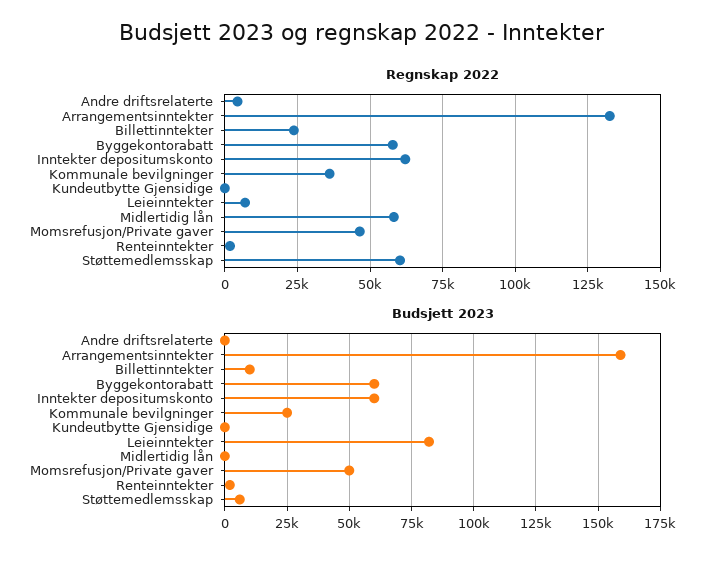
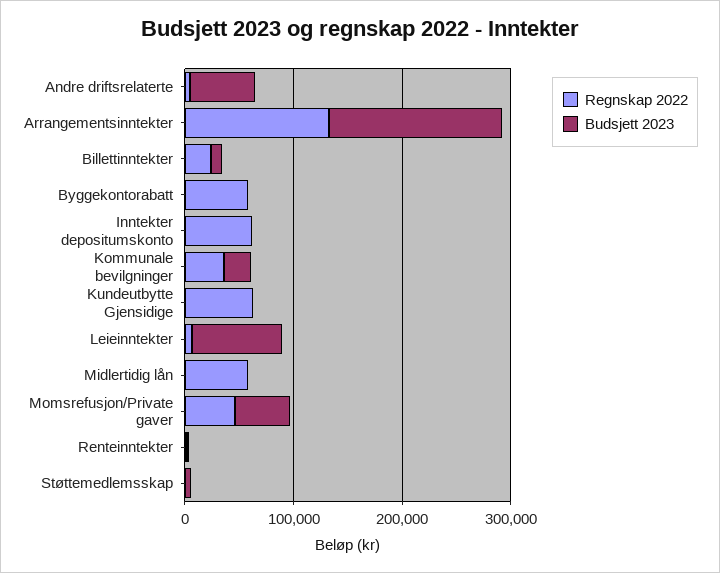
Regnskap 2022, Kundeutbytte Gjensidige: 0 -> 60000
Regnskap 2022, Støttemedlemsskap: 60000 -> 0
Budsjett 2023, Andre driftsrelaterte: 0 -> 60000
Budsjett 2023, Byggekontorabatt: 60000 -> 0
Budsjett 2023, Inntekter depositumskonto: 60000 -> 0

^^^^

Please set down every line of the listing verbatim, excluding its pictures.

Regnskap 2022, Kundeutbytte Gjensidige: 0 -> 60000
Regnskap 2022, Støttemedlemsskap: 60000 -> 0
Budsjett 2023, Andre driftsrelaterte: 0 -> 60000
Budsjett 2023, Byggekontorabatt: 60000 -> 0
Budsjett 2023, Inntekter depositumskonto: 60000 -> 0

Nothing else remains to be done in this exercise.